Irritaciones en nombre de la verdad

P. Fernando Pascual

19-10-2019

 

El resultado del partido era claro: 5-3. Dos horas después, los amigos lo comentan. Uno dice que no fue justo ganar 6-3. Otros le corrigen, alguno lo hace irritado: ¡el resultado fue 5-3!

 

Las primeras noticias decían que el ladrón procedía de una provincia del sur. Más tarde, con mejores informaciones (al menos eso parece) se dice que era del norte. En casa el esposo comenta: otro del sur que hace daño. La esposa le corrige con firmeza: ¡era del norte según las últimas informaciones!

 

En muchas ocasiones, entre amigos o en el trabajo, o incluso en el autobús, reaccionamos con firmeza al escuchar lo que parecen errores garrafales. ¿Cómo es posible que alguien afirme que aquella guerra inició en octubre cuando casi todos saben que comenzó en diciembre?

 

A pesar de que algunos dicen que el relativismo es parte del modo de vivir y de pensar de muchas personas, lo cierto es que incluso los que se declaran relativistas reaccionan con enfado si les dan un billete de 5 cuando tenían que entregarles un billete de 10...

 

En el fondo de esas irritaciones hay algo típicamente humano: ciertas cosas son como son, y nos disgusta que haya quienes lo ignoran por despiste o por malicia, o incluso lo niegan con una desenvoltura que sorprende.

 

Hay que precisar que existen irritaciones en quienes creían conocer la verdad y que luego descubren (por desgracia, no siempre ocurre eso...) que estaban en el error. Pero en otras ocasiones, el enfado ante un error ajeno tiene fundamento: uno conoce con precisión la verdad.

 

Desde luego, reaccionar de modo desproporcionado por algo sin importancia puede ser señal de poca educación o de inmadurez.

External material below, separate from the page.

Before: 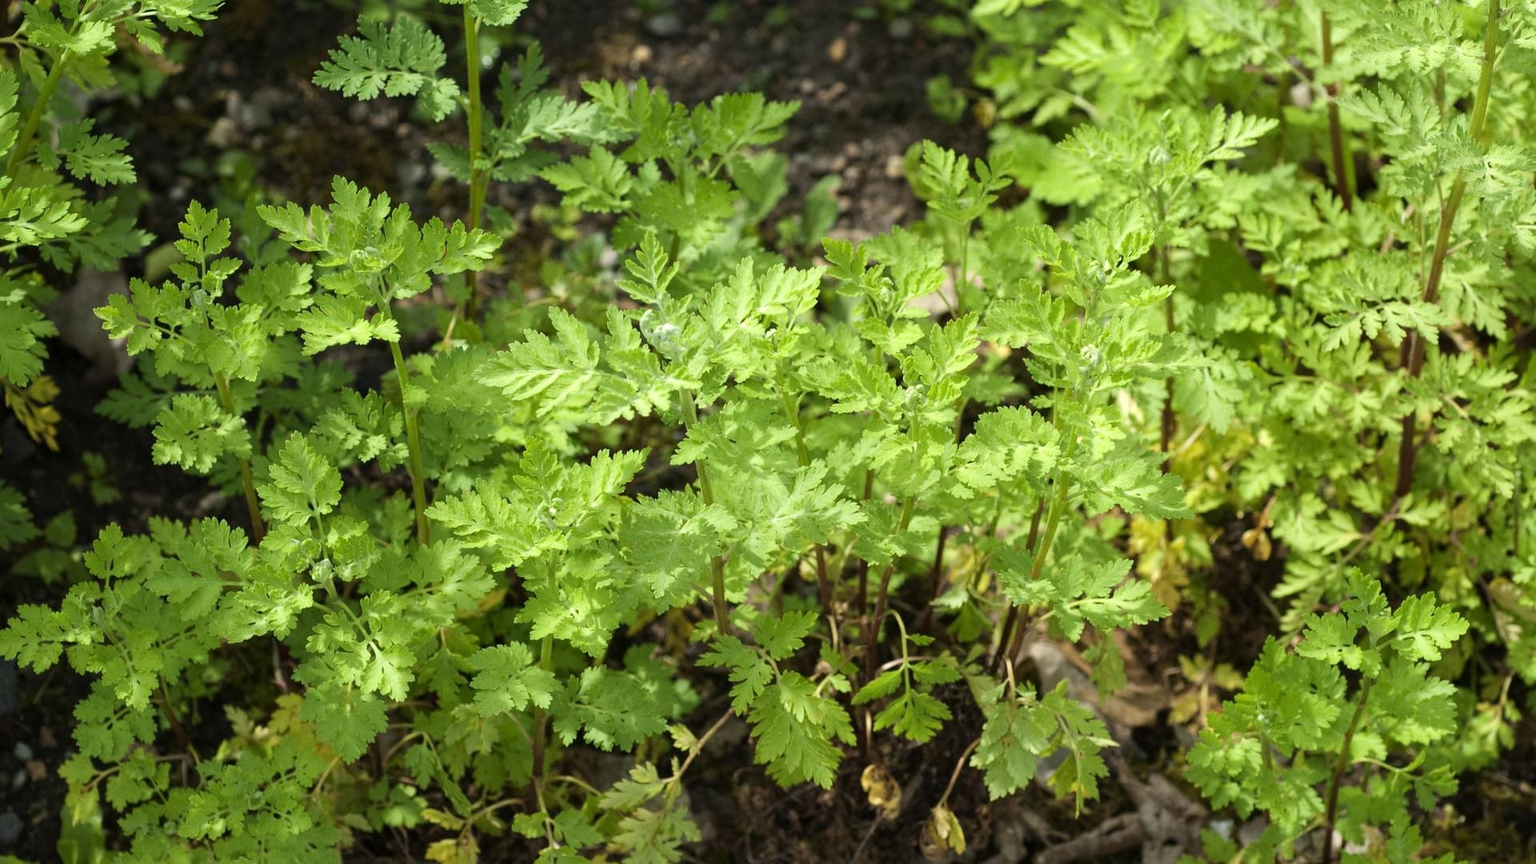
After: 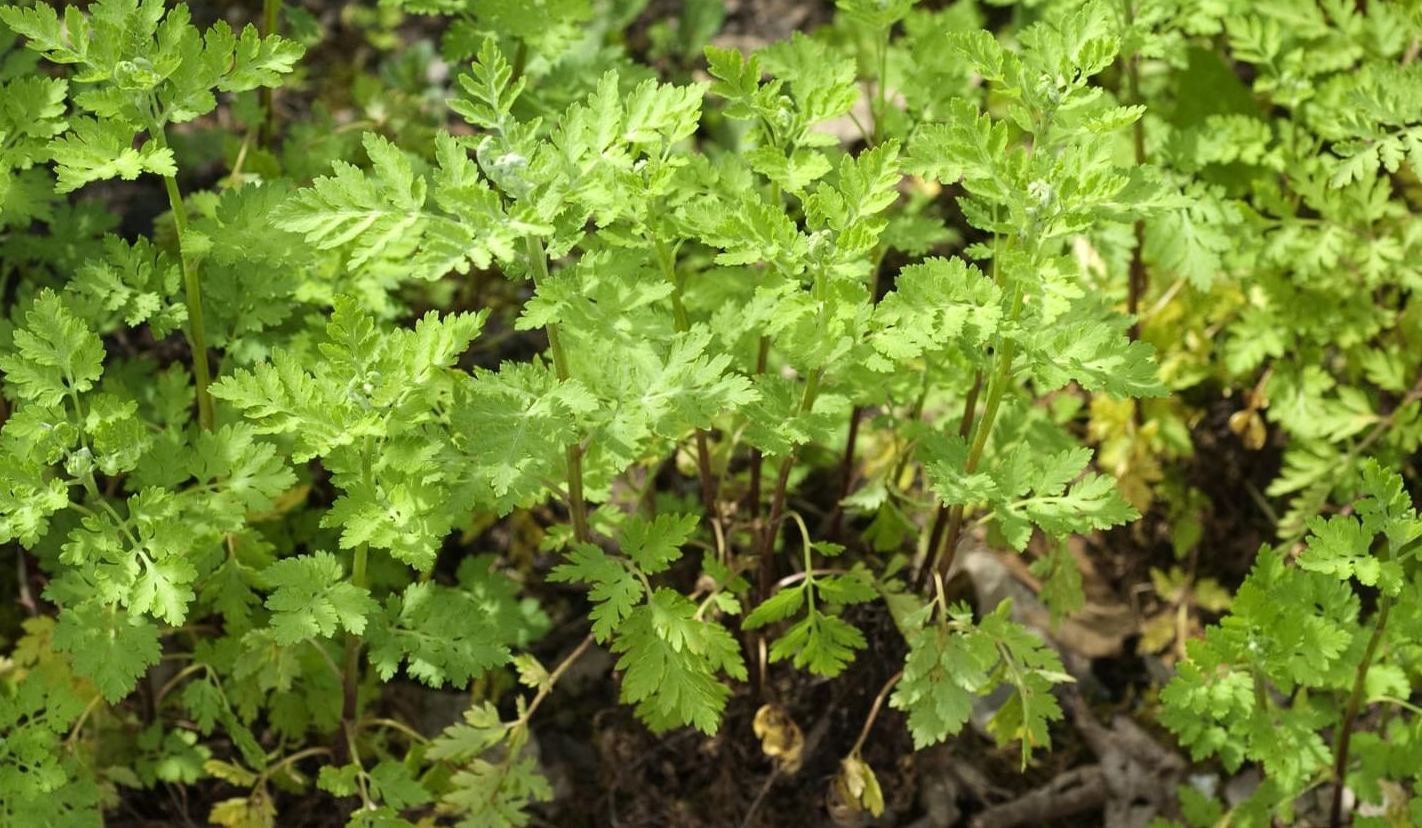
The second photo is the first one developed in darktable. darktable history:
crop: left 16.826%, top 23.25%, right 9.064%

No es el caso gritar y dar un golpe en la mesa si el otro se equivoca al hablar del último fichaje del propio equipo deportivo...

 

Pero otras veces la irritación, si procede moderadamente y con un deseo sincero de ayudar al otro, refleja simplemente ese amor a la verdad que caracteriza a todo ser humano y que nos lleva a defenderla cuando vemos que otros la desconocen o la tergiversan.

 

La raíz de las irritaciones en nombre de la verdad se encuentra, por lo tanto, en lo íntimo de nuestros corazones, según aquella enseñanza que Platón atribuye a su maestro Sócrates: "no se me permite ser indulgente con lo falso ni oscurecer lo verdadero" ("Teeteto" 151d).

 

Una enseñanza que, proceda de Sócrates o sea invención de su discípulo más famoso, vale ayer como hoy. Porque la verdad, también respecto de los asuntos más sencillos, nos ayuda a ver mejor las cosas y a avanzar un poco más en la comprensión del mundo en que vivimos.